Unrepresentative Road Campaign Panics
Unrepresentative Road Campaign Panics
Today's hundred-thousand-dollar-plus advertisements in favour of more motorways are evidence of panic by the pro-road campaign, Action Hobson said today.
Christine Caughey, an Action Hobson candidate for the Auckland City Council, said the level of advertising was unprecedented and demonstrated that the pro-road campaign feared defeat in this year's local body elections.
"A small group of powerful business interests know they do not have the community behind them," she said. "This is an attempt to influence community opinion with glossy advertisements but it will not work."
Christine Caughey said one amusing feature of today's advertising was the graphic of Hobson Bay with the planned one-lane-each-way 'motorway'.
"If the pro-road lobby really believes a one-lane-each-way road is going to do anything to solve Auckland's traffic woes, I fear for the standard of management in their businesses," she said.
As well as being unrepresentative of the community, Christine Caughey said the pro-road campaign was increasingly unrepresentative of big business.
"Attracting investment capital and world-class human resources to Auckland depends on this city being a great place to live with efficient public services and infrastructure," she said.

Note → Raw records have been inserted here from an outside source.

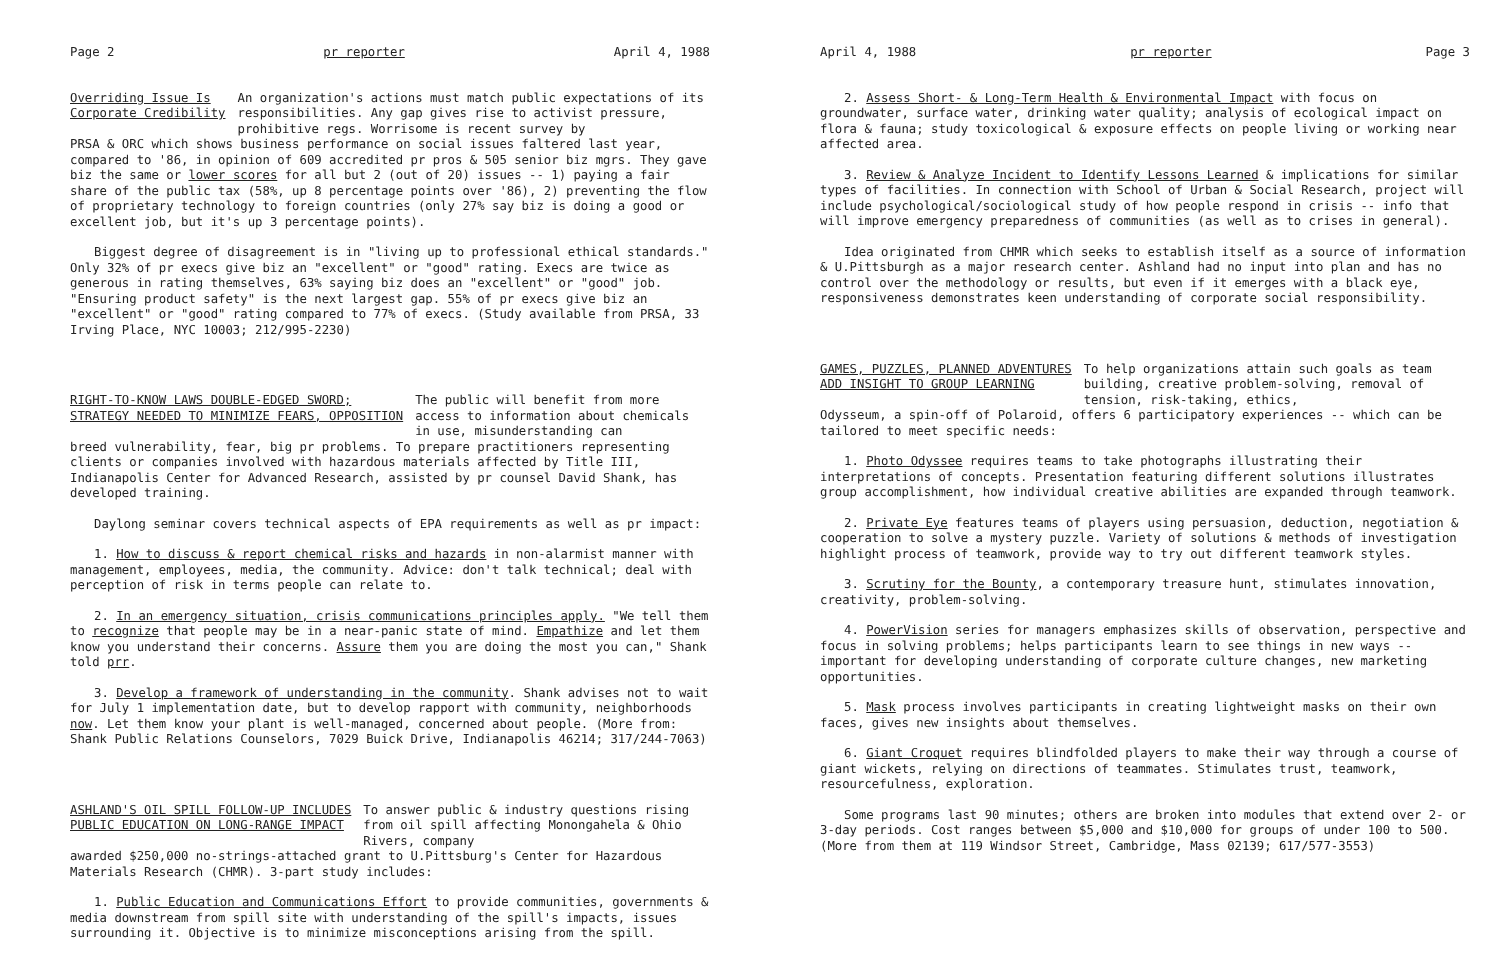Page 2 pr reporter April 4, 1988
Overriding Issue Is
Corporate Credibility
An organization's actions must match public expectations of its responsibilities. Any gap gives rise to activist pressure, prohibitive regs. Worrisome is recent survey by
PRSA & ORC which shows business performance on social issues faltered last year, compared to '86, in opinion of 609 accredited pr pros & 505 senior biz mgrs. They gave biz the same or lower scores for all but 2 (out of 20) issues -- 1) paying a fair share of the public tax (58%, up 8 percentage points over '86), 2) preventing the flow of proprietary technology to foreign countries (only 27% say biz is doing a good or excellent job, but it's up 3 percentage points).
Biggest degree of disagreement is in "living up to professional ethical standards." Only 32% of pr execs give biz an "excellent" or "good" rating. Execs are twice as generous in rating themselves, 63% saying biz does an "excellent" or "good" job. "Ensuring product safety" is the next largest gap. 55% of pr execs give biz an "excellent" or "good" rating compared to 77% of execs. (Study available from PRSA, 33 Irving Place, NYC 10003; 212/995-2230)
RIGHT-TO-KNOW LAWS DOUBLE-EDGED SWORD;
STRATEGY NEEDED TO MINIMIZE FEARS, OPPOSITION
The public will benefit from more access to information about chemicals in use, misunderstanding can
breed vulnerability, fear, big pr problems. To prepare practitioners representing clients or companies involved with hazardous materials affected by Title III, Indianapolis Center for Advanced Research, assisted by pr counsel David Shank, has developed training.
Daylong seminar covers technical aspects of EPA requirements as well as pr impact:
1. How to discuss & report chemical risks and hazards in non-alarmist manner with management, employees, media, the community. Advice: don't talk technical; deal with perception of risk in terms people can relate to.
2. In an emergency situation, crisis communications principles apply. "We tell them to recognize that people may be in a near-panic state of mind. Empathize and let them know you understand their concerns. Assure them you are doing the most you can," Shank told prr.
3. Develop a framework of understanding in the community. Shank advises not to wait for July 1 implementation date, but to develop rapport with community, neighborhoods now. Let them know your plant is well-managed, concerned about people. (More from: Shank Public Relations Counselors, 7029 Buick Drive, Indianapolis 46214; 317/244-7063)
ASHLAND'S OIL SPILL FOLLOW-UP INCLUDES
PUBLIC EDUCATION ON LONG-RANGE IMPACT
To answer public & industry questions rising from oil spill affecting Monongahela & Ohio Rivers, company
awarded $250,000 no-strings-attached grant to U.Pittsburg's Center for Hazardous Materials Research (CHMR). 3-part study includes:
1. Public Education and Communications Effort to provide communities, governments & media downstream from spill site with understanding of the spill's impacts, issues surrounding it. Objective is to minimize misconceptions arising from the spill.
April 4, 1988 pr reporter Page 3
2. Assess Short- & Long-Term Health & Environmental Impact with focus on groundwater, surface water, drinking water quality; analysis of ecological impact on flora & fauna; study toxicological & exposure effects on people living or working near affected area.
3. Review & Analyze Incident to Identify Lessons Learned & implications for similar types of facilities. In connection with School of Urban & Social Research, project will include psychological/sociological study of how people respond in crisis -- info that will improve emergency preparedness of communities (as well as to crises in general).
Idea originated from CHMR which seeks to establish itself as a source of information & U.Pittsburgh as a major research center. Ashland had no input into plan and has no control over the methodology or results, but even if it emerges with a black eye, responsiveness demonstrates keen understanding of corporate social responsibility.
GAMES, PUZZLES, PLANNED ADVENTURES
ADD INSIGHT TO GROUP LEARNING
To help organizations attain such goals as team building, creative problem-solving, removal of tension, risk-taking, ethics,
Odysseum, a spin-off of Polaroid, offers 6 participatory experiences -- which can be tailored to meet specific needs:
1. Photo Odyssee requires teams to take photographs illustrating their interpretations of concepts. Presentation featuring different solutions illustrates group accomplishment, how individual creative abilities are expanded through teamwork.
2. Private Eye features teams of players using persuasion, deduction, negotiation & cooperation to solve a mystery puzzle. Variety of solutions & methods of investigation highlight process of teamwork, provide way to try out different teamwork styles.
3. Scrutiny for the Bounty, a contemporary treasure hunt, stimulates innovation, creativity, problem-solving.
4. PowerVision series for managers emphasizes skills of observation, perspective and focus in solving problems; helps participants learn to see things in new ways -- important for developing understanding of corporate culture changes, new marketing opportunities.
5. Mask process involves participants in creating lightweight masks on their own faces, gives new insights about themselves.
6. Giant Croquet requires blindfolded players to make their way through a course of giant wickets, relying on directions of teammates. Stimulates trust, teamwork, resourcefulness, exploration.
Some programs last 90 minutes; others are broken into modules that extend over 2- or 3-day periods. Cost ranges between $5,000 and $10,000 for groups of under 100 to 500. (More from them at 119 Windsor Street, Cambridge, Mass 02139; 617/577-3553)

"Increasingly, businesspeople such as Kim Ellis of Waste Management, are recognising that building more motorways will achieve neither. It would position Auckland as a business city alongside Bangkok or Cairo rather than Vancouver or Hong Kong, both of which have world-class public transport systems and are far better places to work and do business.
"Auckland needs Rapid Transit Solutions that preserve our environment and community, make it faster and easier to get around town, and which can be used by business - in association where necessary with trucking on roads that are no longer gridlocked.
"Building new motorways that will immediately become gridlocked is not good for our environment, is not good for our community and is not good for business."